Git Mailing List Archive mirror
 help / color / mirror / Atom feed
From: Patrick Steinhardt <ps@pks.im>
To: Christian Couder <christian.couder@gmail.com>
Cc: git@vger.kernel.org, Junio C Hamano <gitster@pobox.com>,
	John Cai <johncai86@gmail.com>,
	Jonathan Tan <jonathantanmy@google.com>,
	Jonathan Nieder <jrnieder@gmail.com>,
	Taylor Blau <me@ttaylorr.com>, Derrick Stolee <stolee@gmail.com>,
	Christian Couder <chriscool@tuxfamily.org>
Subject: Re: [PATCH v4 3/3] gc: add gc.repackFilter config option
Date: Wed, 4 Jan 2023 15:57:03 +0100	[thread overview]
Message-ID: <Y7WTv19aqiFCU8au@ncase> (raw)
In-Reply-To: <20221221040446.2860985-4-christian.couder@gmail.com>

[-- Attachment #1: Type: text/plain, Size: 6314 bytes --]
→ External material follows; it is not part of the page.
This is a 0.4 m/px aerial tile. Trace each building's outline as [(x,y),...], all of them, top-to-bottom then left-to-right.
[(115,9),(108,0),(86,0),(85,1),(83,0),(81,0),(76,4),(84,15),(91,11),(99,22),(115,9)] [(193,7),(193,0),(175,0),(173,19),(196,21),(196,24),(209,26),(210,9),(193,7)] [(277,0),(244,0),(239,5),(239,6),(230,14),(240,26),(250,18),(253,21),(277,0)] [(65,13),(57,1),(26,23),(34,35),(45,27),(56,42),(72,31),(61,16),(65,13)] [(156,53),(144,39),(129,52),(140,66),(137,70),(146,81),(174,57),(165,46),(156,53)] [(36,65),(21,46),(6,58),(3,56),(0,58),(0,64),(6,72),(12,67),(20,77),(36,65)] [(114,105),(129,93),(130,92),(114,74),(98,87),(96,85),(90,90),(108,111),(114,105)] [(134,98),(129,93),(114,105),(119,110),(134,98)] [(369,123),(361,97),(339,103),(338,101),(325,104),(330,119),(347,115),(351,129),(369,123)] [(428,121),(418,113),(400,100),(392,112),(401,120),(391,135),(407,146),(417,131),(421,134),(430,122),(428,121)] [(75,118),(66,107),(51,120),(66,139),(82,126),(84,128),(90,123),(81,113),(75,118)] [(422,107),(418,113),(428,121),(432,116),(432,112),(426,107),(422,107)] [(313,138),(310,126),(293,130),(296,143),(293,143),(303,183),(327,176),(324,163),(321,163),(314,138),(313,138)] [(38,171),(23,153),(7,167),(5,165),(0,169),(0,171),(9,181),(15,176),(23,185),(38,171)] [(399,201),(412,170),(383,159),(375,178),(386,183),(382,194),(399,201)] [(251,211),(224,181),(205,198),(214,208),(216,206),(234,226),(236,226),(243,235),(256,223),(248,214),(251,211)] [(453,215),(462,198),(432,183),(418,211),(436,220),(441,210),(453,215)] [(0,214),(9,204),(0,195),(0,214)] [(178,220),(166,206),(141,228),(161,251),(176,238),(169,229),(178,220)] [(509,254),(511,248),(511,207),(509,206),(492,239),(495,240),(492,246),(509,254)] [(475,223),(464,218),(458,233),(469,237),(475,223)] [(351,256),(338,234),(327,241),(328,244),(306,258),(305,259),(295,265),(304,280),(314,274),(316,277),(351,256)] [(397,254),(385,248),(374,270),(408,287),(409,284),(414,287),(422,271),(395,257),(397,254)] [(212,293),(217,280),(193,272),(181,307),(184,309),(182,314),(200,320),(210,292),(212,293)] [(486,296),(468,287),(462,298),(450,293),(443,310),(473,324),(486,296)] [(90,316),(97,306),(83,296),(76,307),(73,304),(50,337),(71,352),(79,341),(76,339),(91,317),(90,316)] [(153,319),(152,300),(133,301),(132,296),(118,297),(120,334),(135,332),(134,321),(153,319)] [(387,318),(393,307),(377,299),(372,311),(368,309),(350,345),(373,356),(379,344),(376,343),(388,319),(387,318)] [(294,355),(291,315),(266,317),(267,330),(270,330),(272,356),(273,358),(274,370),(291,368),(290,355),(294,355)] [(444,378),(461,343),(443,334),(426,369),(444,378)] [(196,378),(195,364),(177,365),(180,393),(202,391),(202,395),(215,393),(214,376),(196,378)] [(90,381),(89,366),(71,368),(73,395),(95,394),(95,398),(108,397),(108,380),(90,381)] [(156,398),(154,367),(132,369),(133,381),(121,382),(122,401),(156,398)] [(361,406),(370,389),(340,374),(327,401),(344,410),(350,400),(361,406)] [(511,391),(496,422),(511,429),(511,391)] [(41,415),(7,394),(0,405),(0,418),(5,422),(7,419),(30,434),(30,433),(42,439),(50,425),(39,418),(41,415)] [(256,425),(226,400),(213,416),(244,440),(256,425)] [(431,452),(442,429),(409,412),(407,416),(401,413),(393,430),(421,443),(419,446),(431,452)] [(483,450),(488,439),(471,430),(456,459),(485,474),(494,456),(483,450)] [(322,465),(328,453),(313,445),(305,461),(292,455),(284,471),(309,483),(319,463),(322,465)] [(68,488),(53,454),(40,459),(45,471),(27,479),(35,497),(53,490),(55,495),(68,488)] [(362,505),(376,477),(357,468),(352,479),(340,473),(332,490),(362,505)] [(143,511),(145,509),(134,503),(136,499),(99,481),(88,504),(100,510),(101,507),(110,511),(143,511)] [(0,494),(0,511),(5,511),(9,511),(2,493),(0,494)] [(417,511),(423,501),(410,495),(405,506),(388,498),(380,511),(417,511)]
On Wed, Dec 21, 2022 at 05:04:46AM +0100, Christian Couder wrote:
> A previous commit has implemented `git repack --filter=<filter-spec>` to
> allow users to remove objects that are available on a promisor remote
> but that they don't want locally.
> 
> Users might want to perform such a cleanup regularly at the same time as
> they perform other repacks and cleanups, so as part of `git gc`.
> 
> Let's allow them to configure a <filter-spec> for that purpose using a
> new gc.repackFilter config option.
> 
> Now when `git gc` will perform a repack with a <filter-spec> configured
> through this option and not empty, the repack process will be passed a
> corresponding `--filter=<filter-spec>` argument.
> 
> Signed-off-by: Christian Couder <chriscool@tuxfamily.org>
> ---
>  Documentation/config/gc.txt |  9 +++++++++
>  builtin/gc.c                |  6 ++++++
>  t/t6500-gc.sh               | 19 +++++++++++++++++++
>  3 files changed, 34 insertions(+)
> 
> diff --git a/Documentation/config/gc.txt b/Documentation/config/gc.txt
> index 38fea076a2..9359136f14 100644
> --- a/Documentation/config/gc.txt
> +++ b/Documentation/config/gc.txt
> @@ -130,6 +130,15 @@ or rebase occurring.  Since these changes are not part of the current
>  project most users will want to expire them sooner, which is why the
>  default is more aggressive than `gc.reflogExpire`.
>  
> +gc.repackFilter::
> +	When repacking, use the specified filter to omit certain
> +	objects from the resulting packfile. WARNING: this could
> +	easily corrupt the current repo and lose data if ANY of the
> +	omitted objects hasn't been already pushed to a remote. Be
> +	very careful about objects that might have been created
> +	locally! See the `--filter=<filter-spec>` option of
> +	linkgit:git-repack[1].

This limitation means that no user can ever configure this unless they
also set `gc.auto=0`, or otherwise Git might periodically delete their
local objects without any way to restore them.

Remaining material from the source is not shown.